L’Affaire Saint-Aubin étant étroitement liée à Dijon, Denis Langlois dédicacera son livre le samedi 28 septembre 2019, à partir de 16 heures, à la Librairie Grangier, 14 rue du Château, à Dijon.

26 septembre 2019, article de Anne-Françoise Bailly dans Le Bien Public (Dijon) : "Affaire Saint-Aubin : un demi-siècle et toujours pas de vérité."

Autre article, le 27 septembre 2019, de Anne-Françoise Bailly dans Le Bien Public : "Il faut donner le nom d’une rue à Andrée Saint-Aubin !"

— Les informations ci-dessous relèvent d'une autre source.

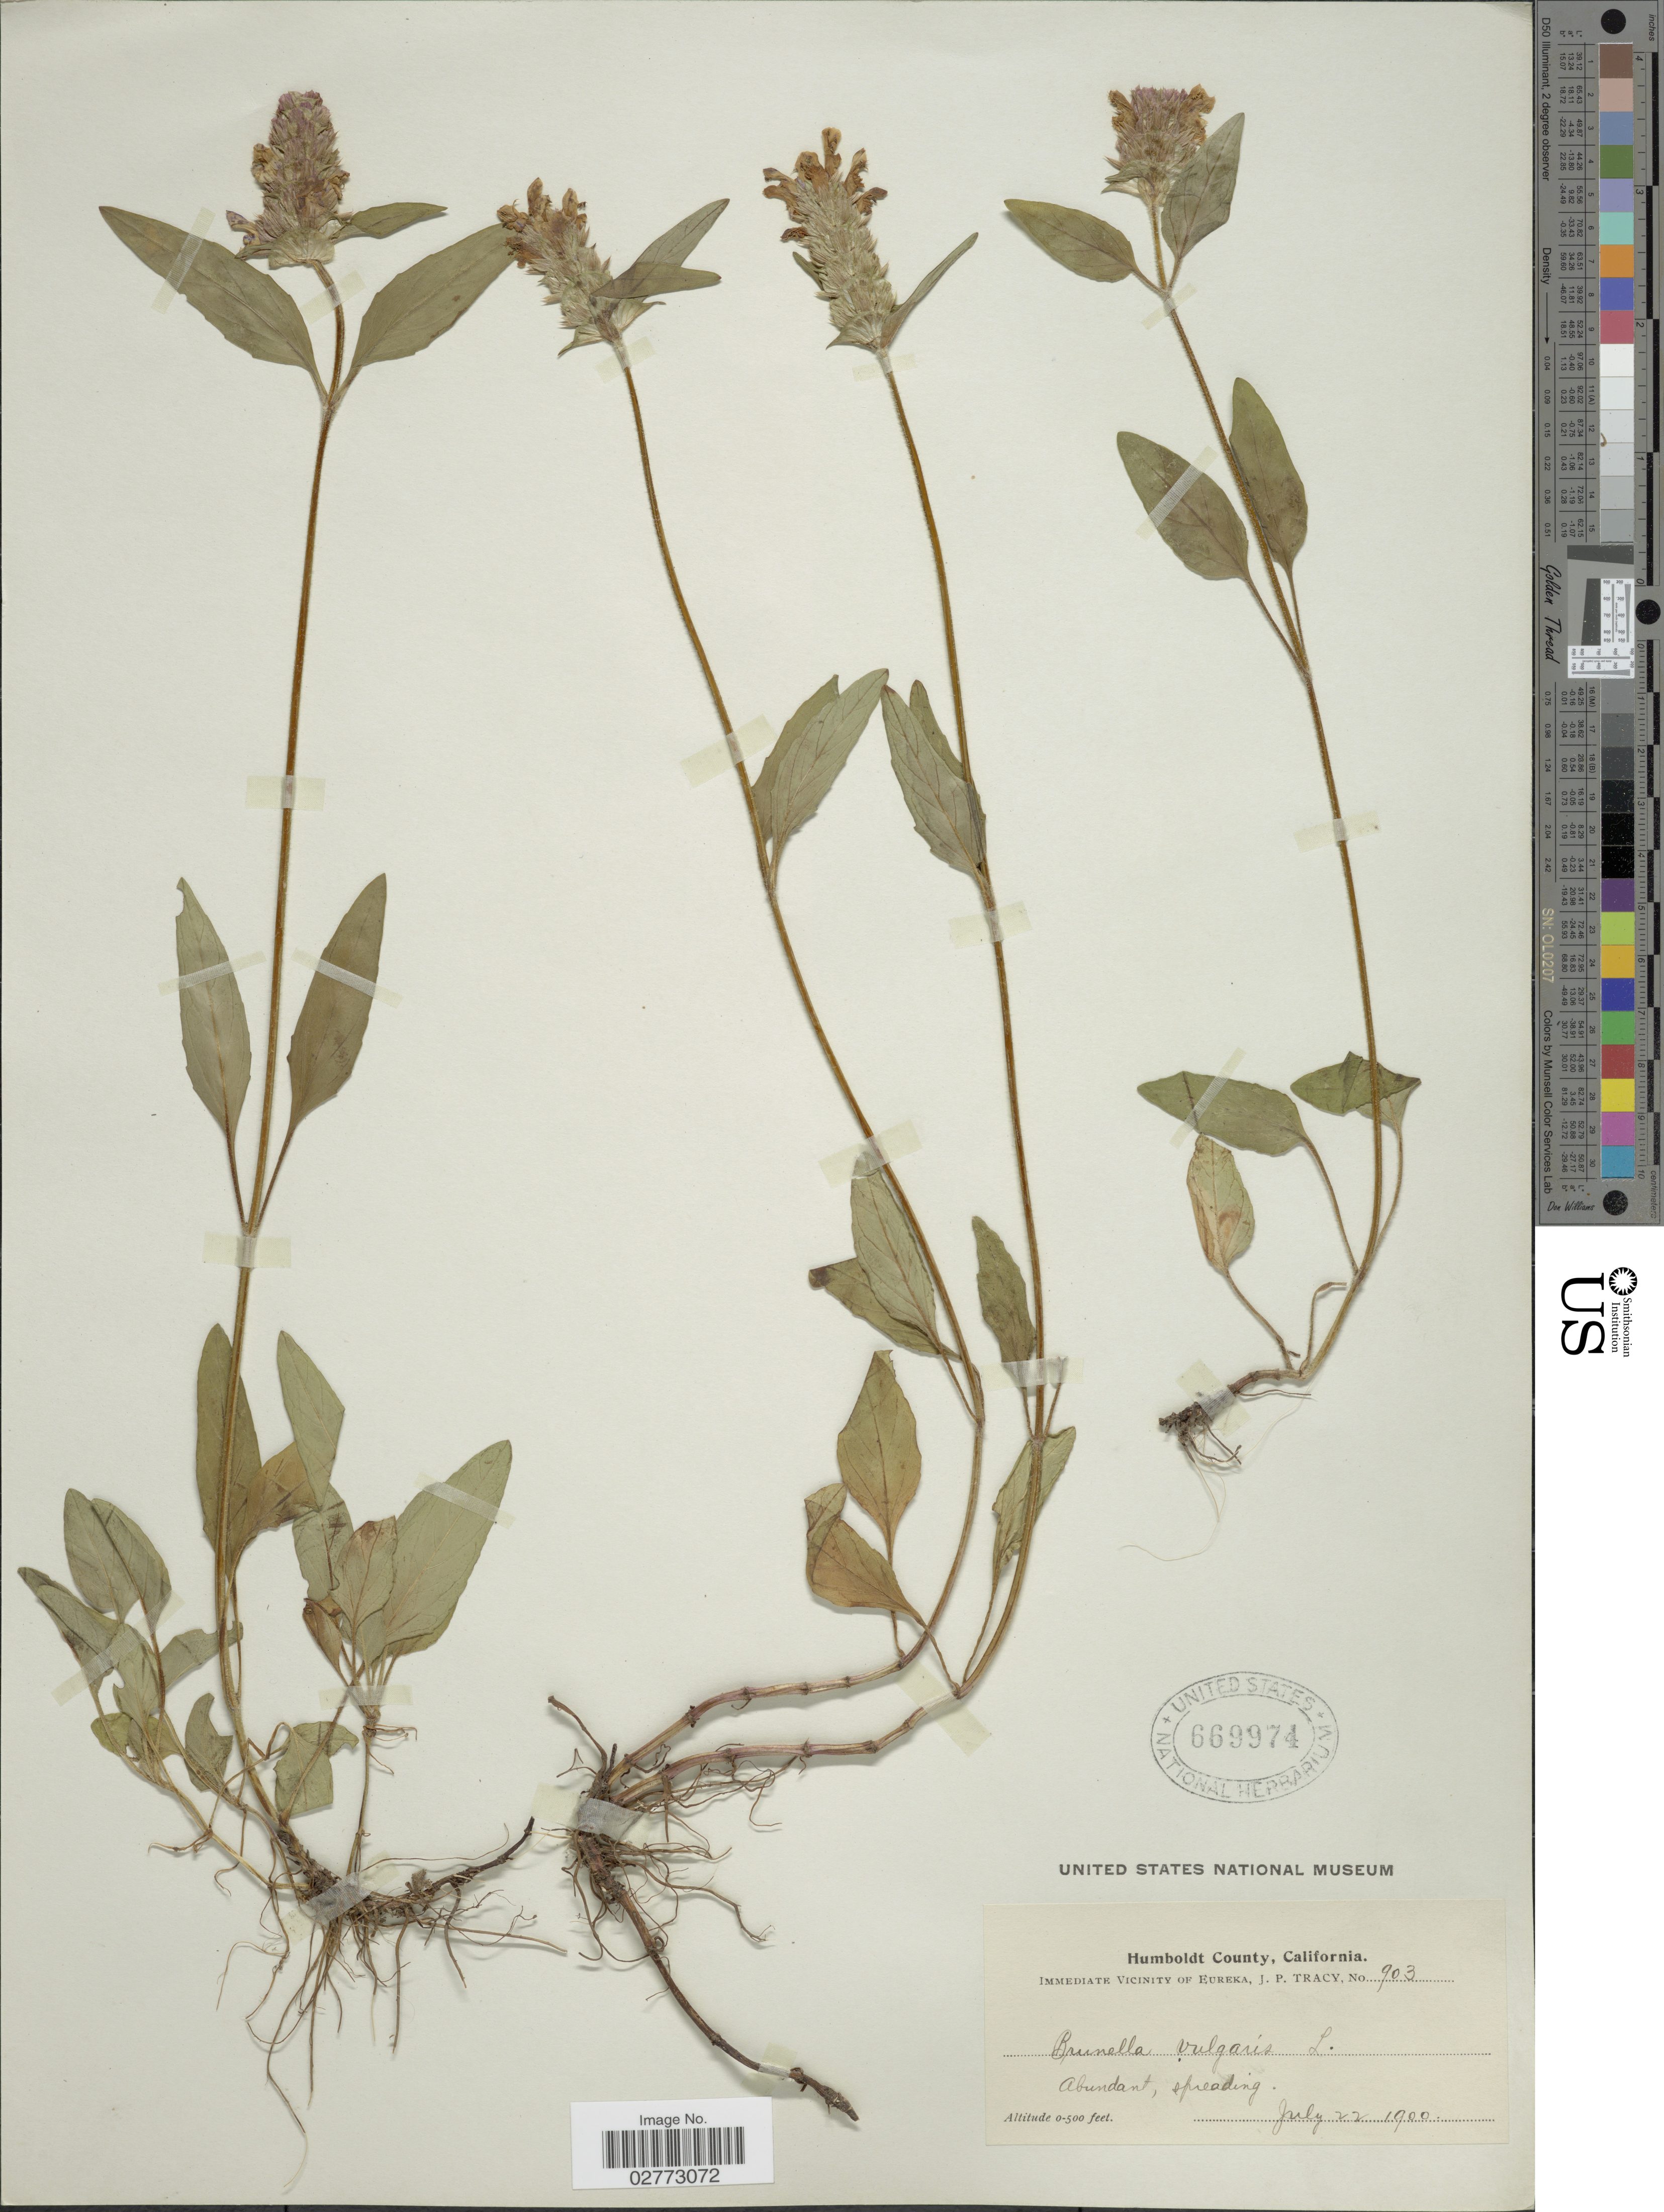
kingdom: Plantae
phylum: Tracheophyta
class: Magnoliopsida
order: Lamiales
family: Lamiaceae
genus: Prunella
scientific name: Prunella vulgaris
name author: L.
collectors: J. Tracy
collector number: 903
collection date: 1900-07-22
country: United States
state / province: California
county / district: Humboldt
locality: Humboldt County. Immediate Vicinity of Eureka.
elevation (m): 0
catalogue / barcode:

Le 25 octobre 2018, les éditions SCUP-La Déviation publient une nouvelle édition complétée et illustrée de Panagoulis, le sang de la Grèce
de Denis Langlois.
Celui-ci, alors avocat de la Ligue des droits de l’homme, a suivi en novembre 1968 en tant qu’observateur judiciaire le procès d’Alekos Panagoulis, jeune militant démocrate, qui fut condamné à mort pour avoir tenté d’assassiner le colonel Papadopoulos qui dirigeait ce qu’on a appelé la "dictature des colonels".

Le 13 août 1968, il avait placé sous la route une bombe qui a explosé quelques instants après le passage de la voiture blindée du dictateur.

Le procès eut un retentissement mondial. Face aux protestations, les militaires grecs renoncèrent à exécuter Panagoulis. Il fut torturé et gardé cinq ans dans un cachot construit spécialement pour lui d’où il parvint cependant à faire passer à l’extérieur des poèmes remplis d’espoir.

Son courage lors de son procès et de son emprisonnement émurent l’opinion. Il devint un symbole : celui de la lutte du peuple grec contre la dictature. Le héros tragique qui, au péril de sa propre vie, essaye de tuer le tyran.

Panagoulis, élu député à la chute de la dictature, est mort le 1er mai 1976, victime d’un accident de voiture demeuré suspect. Ses obsèques réunirent un demi-million de Grecs.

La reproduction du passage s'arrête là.